Many barbiturate users become dependent to some degree during the course of treatment for insomnia. This type of problem is called iatrogenic, because it is initiated by a physician. In some instances the problem will be limited to continued use at gradually increasing doses at night, to prevent insomnia that is in turn due to withdrawal. However, some individuals who are susceptible to the euphoric effects of barbiturates may develop a pattern of taking increasingly larger doses to become intoxicated, rather than for the intended therapeutic effects (for example, to promote sleepiness). To achieve these aims, the person may obtain prescriptions from a number of physicians and take them to a number of pharmacists—or secure their needs from illicit distributors (dealers). If the supply is sufficient, the barbiturate abuser can rapidly increase the dose within a matter of weeks. The upper daily limit is about 1,500 to 3,000 milligrams; however, many can titrate their daily dose to the 800 to 1,000 milligram range such that the degree of impairment is not obvious to others. The pattern of abuse resembles that of ethyl (drinking) ALCOHOL, in that it can be daily or during binges that last from a day to many weeks at a time. This pattern of using barbiturates for intoxification is more typically seen in those who, from the beginning, obtain barbiturates from illicit sources rather than those who began by seeking help for insomnia.

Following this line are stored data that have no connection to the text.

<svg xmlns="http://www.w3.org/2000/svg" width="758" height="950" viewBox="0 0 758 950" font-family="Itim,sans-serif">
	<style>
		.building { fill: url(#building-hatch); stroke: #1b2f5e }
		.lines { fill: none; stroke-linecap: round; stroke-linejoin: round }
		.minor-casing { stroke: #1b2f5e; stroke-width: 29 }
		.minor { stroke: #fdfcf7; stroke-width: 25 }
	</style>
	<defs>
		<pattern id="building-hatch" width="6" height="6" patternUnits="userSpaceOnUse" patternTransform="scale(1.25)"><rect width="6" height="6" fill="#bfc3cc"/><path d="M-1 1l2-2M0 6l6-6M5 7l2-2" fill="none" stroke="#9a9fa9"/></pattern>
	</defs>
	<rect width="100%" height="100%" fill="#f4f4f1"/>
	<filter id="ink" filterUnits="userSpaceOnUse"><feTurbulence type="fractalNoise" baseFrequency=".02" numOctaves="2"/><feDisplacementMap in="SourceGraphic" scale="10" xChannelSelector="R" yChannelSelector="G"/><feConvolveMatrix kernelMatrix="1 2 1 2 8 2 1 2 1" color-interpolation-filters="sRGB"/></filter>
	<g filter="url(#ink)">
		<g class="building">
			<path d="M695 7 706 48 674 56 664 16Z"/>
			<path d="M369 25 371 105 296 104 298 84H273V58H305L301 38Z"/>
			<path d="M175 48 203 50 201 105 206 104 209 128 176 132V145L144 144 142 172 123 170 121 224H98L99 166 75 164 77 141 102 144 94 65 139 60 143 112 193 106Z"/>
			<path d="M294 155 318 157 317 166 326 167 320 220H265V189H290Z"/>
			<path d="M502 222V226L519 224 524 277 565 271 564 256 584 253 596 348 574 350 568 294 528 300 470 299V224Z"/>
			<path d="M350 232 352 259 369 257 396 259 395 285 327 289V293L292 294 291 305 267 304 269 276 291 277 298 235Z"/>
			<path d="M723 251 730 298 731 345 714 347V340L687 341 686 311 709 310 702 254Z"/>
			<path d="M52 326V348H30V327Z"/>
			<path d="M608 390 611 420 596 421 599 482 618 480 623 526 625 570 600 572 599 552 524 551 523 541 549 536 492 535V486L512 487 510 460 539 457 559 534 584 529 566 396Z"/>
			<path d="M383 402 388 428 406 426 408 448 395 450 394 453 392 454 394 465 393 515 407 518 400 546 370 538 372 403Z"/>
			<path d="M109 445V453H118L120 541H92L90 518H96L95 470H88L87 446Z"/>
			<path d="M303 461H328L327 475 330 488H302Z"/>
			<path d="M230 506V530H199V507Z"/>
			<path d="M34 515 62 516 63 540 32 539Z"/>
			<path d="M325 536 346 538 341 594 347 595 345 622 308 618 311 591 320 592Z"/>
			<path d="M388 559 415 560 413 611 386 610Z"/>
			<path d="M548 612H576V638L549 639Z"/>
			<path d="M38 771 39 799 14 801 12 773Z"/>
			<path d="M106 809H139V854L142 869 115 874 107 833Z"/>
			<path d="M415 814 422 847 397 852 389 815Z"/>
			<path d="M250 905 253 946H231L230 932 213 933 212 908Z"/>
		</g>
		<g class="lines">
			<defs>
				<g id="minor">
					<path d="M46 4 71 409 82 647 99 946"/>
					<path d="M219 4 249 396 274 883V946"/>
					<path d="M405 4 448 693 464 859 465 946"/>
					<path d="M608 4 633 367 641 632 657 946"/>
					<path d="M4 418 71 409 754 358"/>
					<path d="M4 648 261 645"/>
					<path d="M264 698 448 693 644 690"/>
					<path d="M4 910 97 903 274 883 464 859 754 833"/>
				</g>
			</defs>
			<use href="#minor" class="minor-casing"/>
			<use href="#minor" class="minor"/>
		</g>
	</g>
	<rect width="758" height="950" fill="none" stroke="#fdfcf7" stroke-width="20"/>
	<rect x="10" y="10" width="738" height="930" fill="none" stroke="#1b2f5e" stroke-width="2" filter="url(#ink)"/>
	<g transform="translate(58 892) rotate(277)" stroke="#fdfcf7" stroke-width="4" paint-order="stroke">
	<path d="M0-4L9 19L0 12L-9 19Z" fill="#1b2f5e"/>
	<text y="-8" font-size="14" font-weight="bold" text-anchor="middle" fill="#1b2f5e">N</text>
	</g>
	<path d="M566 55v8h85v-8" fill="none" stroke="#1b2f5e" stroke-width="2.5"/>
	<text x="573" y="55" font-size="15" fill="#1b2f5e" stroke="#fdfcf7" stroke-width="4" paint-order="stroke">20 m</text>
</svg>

Barbiturates are sometimes used along with other drugs. Often, the barbiturate is used to potentiate, or boost, the effects of another drug upon which a person is physically dependent. Alcohol and HEROIN are commonly taken together in this way. Since barbiturates are ''downers,'' they also are used to counteract the unwanted overstimulation associated with stimulant-induced intoxication. It is not uncommon for stimulant abusers (on
COCAINE or amphetamines) to use barbiturates to combat the continued "high" and the associated motor disturbances associated with heavy and continued cocaine use. Also, barbiturates are used to ward off the early signs of withdrawal from alcohol.

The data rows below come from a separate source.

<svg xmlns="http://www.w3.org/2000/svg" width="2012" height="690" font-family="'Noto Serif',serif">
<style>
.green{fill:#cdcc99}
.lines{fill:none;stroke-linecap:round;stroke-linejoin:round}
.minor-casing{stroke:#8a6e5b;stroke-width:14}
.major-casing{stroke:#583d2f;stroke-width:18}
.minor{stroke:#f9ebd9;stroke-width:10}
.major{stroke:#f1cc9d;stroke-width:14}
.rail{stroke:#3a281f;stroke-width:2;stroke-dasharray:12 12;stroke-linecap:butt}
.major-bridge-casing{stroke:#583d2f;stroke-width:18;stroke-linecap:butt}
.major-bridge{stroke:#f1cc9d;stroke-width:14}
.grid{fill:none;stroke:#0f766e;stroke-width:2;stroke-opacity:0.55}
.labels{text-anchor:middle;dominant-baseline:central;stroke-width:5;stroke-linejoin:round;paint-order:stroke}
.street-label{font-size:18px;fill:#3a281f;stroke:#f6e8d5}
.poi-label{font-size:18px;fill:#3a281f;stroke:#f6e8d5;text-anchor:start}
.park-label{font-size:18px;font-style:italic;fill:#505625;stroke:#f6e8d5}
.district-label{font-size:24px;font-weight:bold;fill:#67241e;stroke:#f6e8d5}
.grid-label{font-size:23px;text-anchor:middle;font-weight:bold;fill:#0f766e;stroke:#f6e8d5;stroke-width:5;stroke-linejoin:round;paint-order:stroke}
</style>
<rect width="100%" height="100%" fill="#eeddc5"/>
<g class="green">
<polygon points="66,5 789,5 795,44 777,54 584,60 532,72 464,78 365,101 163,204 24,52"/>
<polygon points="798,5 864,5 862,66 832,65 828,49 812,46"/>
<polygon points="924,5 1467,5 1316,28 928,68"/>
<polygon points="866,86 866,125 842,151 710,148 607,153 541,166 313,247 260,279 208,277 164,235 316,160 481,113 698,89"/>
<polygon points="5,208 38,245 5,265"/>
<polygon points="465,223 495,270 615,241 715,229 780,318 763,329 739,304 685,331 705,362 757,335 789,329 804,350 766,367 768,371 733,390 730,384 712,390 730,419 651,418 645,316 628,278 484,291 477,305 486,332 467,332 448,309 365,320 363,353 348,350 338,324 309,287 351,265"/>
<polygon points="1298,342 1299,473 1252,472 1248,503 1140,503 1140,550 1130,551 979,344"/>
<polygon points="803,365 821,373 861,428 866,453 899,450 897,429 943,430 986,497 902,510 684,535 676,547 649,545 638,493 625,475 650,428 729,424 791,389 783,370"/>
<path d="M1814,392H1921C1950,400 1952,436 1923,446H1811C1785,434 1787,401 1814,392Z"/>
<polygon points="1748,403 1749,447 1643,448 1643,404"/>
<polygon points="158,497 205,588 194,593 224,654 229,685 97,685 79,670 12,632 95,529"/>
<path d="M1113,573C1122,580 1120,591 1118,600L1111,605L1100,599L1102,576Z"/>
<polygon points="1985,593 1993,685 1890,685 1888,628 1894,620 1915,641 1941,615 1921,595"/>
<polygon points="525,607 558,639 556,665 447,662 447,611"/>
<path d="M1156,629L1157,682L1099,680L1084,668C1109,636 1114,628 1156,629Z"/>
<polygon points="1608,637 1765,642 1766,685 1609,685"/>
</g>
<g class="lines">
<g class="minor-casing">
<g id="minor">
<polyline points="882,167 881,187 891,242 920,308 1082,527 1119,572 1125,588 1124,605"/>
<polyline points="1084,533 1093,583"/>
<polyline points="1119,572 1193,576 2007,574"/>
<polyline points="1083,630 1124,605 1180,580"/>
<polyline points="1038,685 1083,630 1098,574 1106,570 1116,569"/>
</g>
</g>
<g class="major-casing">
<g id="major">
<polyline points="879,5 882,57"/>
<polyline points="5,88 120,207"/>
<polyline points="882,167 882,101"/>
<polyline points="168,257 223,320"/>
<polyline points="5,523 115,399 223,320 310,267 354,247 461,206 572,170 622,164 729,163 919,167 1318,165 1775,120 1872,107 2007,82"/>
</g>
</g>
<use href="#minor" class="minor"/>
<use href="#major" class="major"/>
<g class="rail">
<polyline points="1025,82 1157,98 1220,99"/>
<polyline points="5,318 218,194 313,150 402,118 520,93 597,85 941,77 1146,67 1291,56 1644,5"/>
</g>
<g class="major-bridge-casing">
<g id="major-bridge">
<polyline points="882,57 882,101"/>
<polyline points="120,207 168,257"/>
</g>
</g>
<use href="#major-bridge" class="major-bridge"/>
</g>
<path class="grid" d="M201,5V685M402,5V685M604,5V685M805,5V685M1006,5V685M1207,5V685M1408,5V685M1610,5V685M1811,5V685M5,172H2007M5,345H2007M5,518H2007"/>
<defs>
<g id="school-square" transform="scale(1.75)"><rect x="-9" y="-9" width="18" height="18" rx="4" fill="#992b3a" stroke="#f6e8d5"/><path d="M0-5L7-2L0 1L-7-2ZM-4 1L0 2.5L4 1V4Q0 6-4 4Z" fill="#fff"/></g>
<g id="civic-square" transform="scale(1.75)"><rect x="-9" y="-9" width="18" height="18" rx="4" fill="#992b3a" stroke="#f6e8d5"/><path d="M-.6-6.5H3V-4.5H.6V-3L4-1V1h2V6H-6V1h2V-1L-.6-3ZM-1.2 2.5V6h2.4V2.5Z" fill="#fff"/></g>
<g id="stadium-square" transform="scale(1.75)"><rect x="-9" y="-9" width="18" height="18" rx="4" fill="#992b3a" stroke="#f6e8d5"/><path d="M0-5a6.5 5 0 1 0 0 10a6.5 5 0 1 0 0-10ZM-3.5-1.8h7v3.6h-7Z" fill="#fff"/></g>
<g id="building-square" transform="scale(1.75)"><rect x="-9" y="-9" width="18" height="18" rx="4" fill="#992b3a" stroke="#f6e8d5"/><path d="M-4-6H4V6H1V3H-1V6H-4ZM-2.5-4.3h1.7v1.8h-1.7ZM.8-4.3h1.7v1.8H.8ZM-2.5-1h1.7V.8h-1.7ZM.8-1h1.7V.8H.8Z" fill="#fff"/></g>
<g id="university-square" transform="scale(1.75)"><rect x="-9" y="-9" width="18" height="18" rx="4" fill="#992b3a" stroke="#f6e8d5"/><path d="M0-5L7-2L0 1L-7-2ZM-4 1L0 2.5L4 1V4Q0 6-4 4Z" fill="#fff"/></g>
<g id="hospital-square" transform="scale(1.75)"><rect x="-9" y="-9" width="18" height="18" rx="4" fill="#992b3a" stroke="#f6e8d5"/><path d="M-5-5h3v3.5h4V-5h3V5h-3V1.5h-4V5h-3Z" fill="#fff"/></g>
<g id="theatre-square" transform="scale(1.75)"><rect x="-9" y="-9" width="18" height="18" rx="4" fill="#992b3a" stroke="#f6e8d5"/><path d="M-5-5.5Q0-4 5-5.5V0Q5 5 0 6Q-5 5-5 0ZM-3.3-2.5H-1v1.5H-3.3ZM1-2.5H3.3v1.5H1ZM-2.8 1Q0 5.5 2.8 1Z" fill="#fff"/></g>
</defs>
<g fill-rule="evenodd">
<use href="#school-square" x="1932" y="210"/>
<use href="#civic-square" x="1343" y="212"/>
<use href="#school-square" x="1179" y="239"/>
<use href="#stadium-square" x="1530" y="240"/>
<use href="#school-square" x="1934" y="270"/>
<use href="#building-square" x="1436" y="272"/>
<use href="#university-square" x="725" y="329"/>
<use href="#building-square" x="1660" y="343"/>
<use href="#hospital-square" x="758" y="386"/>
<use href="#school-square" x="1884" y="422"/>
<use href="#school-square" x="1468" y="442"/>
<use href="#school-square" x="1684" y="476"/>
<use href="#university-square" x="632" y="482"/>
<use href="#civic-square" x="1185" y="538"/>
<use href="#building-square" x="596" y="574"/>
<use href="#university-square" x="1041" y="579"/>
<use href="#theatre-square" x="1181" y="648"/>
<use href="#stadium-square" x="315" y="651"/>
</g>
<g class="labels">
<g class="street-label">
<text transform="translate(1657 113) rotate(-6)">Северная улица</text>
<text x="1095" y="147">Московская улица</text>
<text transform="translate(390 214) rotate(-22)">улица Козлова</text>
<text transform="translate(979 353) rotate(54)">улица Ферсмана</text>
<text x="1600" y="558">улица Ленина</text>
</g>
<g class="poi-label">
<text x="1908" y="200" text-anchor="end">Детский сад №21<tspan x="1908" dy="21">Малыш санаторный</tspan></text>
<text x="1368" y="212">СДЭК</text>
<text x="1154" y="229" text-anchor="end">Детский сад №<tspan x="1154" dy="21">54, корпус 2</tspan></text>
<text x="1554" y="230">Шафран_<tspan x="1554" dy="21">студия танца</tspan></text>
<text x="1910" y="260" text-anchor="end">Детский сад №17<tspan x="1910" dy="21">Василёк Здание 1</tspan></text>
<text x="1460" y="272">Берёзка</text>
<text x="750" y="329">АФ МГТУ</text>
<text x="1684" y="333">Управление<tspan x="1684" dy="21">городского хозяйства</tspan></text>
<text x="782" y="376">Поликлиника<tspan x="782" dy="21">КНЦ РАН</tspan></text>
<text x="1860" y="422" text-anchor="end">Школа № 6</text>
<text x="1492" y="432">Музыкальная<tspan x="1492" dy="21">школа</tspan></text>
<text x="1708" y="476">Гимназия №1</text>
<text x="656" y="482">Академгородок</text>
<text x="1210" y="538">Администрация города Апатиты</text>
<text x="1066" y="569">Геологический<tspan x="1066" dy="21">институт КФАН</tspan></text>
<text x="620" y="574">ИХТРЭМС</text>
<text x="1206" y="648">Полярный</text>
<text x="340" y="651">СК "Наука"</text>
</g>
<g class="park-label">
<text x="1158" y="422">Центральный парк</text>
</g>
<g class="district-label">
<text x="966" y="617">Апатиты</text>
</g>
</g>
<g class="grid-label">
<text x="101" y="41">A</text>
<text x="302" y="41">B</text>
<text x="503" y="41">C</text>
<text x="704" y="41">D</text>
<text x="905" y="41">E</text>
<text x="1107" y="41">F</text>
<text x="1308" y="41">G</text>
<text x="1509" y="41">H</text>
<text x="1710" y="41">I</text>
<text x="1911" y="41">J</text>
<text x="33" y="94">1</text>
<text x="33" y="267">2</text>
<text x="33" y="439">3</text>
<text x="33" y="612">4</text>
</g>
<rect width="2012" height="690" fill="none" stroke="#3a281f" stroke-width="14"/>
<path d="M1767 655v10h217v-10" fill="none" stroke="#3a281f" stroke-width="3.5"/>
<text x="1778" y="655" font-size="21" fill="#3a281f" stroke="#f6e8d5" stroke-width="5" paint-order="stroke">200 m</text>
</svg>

Treatment for barbiturate dependence is often conducted under carefully controlled conditions, because of the potential for severe developments, such as seizures. Under all conditions, a program of supervised withdrawal is needed. Many years ago, pentobarbital was used for this purpose and the dose was gradually decreased until no drug was given. More recently, phenobarbital or the benzodiazepines—CHLORDIAZEPOXIDE and diazepam— have been used for their greater margin of safety. The reason that the benzodiazepines sometimes work is because the general central nervous system depressants—barbiturates, alcohol, and benzodiazepines—develop cross-dependence to one another. Thus a patient s barbiturate or alcohol withdrawal signs are reduced or even eliminated by diazepam.